Pose estimation data:
___
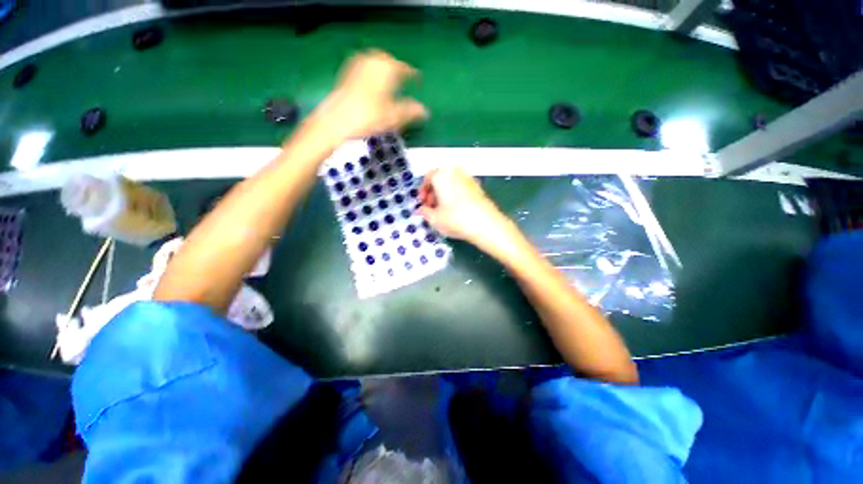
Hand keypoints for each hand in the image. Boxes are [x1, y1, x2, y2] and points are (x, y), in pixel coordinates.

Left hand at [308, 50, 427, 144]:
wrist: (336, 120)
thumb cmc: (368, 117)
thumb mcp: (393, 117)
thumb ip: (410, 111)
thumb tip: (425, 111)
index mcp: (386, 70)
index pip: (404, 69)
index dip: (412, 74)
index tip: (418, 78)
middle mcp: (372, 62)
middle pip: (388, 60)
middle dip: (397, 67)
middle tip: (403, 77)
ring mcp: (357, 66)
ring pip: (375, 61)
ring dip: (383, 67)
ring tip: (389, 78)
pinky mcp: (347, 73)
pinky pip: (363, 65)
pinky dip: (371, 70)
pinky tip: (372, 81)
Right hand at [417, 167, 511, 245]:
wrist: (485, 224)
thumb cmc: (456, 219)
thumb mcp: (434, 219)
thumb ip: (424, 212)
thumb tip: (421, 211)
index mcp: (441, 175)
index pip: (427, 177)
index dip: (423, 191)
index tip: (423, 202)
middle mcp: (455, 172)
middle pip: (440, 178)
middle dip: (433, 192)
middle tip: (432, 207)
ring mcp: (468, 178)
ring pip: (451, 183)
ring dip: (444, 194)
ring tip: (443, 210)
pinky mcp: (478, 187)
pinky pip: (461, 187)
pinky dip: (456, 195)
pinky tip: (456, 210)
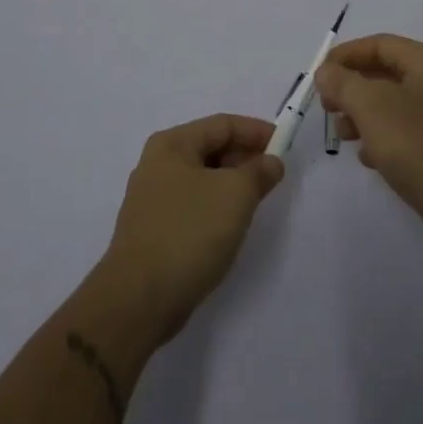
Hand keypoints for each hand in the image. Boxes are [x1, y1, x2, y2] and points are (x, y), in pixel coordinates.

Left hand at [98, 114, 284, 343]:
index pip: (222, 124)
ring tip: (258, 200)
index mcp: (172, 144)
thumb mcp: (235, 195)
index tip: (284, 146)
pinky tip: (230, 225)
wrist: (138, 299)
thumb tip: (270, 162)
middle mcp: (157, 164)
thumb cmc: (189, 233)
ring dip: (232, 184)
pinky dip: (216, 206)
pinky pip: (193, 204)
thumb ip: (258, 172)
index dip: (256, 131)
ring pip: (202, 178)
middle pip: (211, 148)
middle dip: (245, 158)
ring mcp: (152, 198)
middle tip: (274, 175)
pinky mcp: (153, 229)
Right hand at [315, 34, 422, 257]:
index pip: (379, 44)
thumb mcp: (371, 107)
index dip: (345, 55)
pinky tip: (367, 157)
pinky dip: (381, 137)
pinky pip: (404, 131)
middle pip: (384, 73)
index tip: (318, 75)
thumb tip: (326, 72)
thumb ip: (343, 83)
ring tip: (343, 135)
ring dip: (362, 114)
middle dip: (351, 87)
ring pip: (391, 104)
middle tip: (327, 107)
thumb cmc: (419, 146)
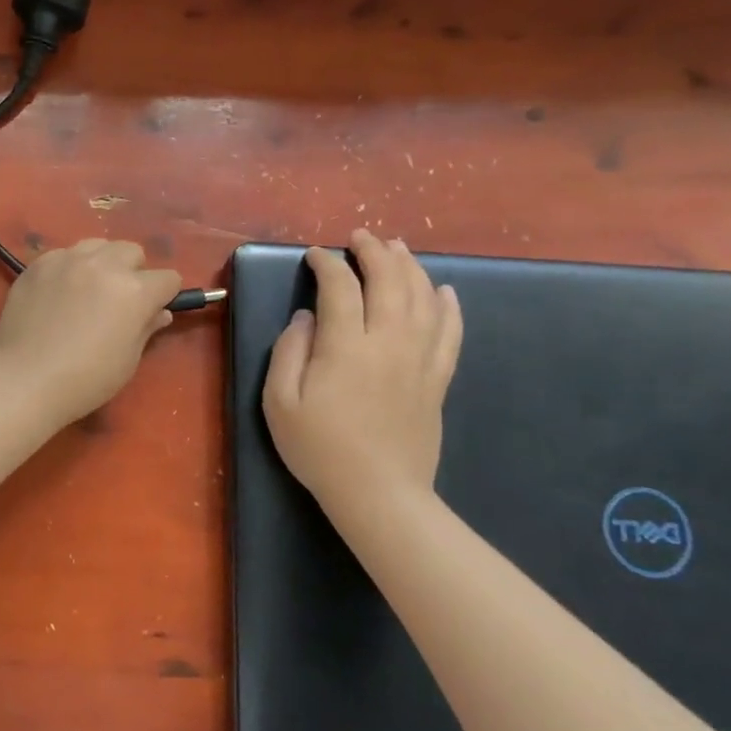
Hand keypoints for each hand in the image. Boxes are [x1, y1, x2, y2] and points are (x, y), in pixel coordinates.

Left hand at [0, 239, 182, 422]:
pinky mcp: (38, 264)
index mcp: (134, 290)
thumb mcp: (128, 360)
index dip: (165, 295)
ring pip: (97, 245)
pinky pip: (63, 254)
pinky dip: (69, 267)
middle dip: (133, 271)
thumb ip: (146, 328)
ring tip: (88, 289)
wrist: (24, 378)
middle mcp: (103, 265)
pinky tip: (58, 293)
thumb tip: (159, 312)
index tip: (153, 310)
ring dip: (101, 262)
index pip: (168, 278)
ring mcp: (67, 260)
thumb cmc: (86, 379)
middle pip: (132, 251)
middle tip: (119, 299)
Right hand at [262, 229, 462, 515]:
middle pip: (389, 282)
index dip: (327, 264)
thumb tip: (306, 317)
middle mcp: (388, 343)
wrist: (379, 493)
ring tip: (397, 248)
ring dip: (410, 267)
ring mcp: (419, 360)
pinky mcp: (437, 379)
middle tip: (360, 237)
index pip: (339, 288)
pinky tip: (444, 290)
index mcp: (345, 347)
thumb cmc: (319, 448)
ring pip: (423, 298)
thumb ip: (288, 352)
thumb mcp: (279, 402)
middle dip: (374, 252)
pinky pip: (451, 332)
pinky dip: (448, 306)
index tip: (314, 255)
___
__Your task__
Check each line above for the string "hand" and return those that contain it.

__Solution for this problem__
Hand keypoints for each hand in the image. Boxes are [x1, y1, x2, y2] and points are (x, y), in pixel coordinates.
Left hand at [308, 50, 427, 144]:
Right hand at [417, 167, 511, 245]:
Hand keypoints for each hand in the image. Boxes are [x1, y1, x2, y2] and points are (x, y), in pixel coordinates.
Left hand at [98, 114, 284, 343]:
Right hand at [315, 34, 422, 257]:
Hand keypoints for each hand in the image. Boxes are [x1, y1, x2, y2] and points are (x, y), in pixel coordinates.
Left hand at [0, 239, 182, 422]:
Right hand at [262, 229, 462, 515]:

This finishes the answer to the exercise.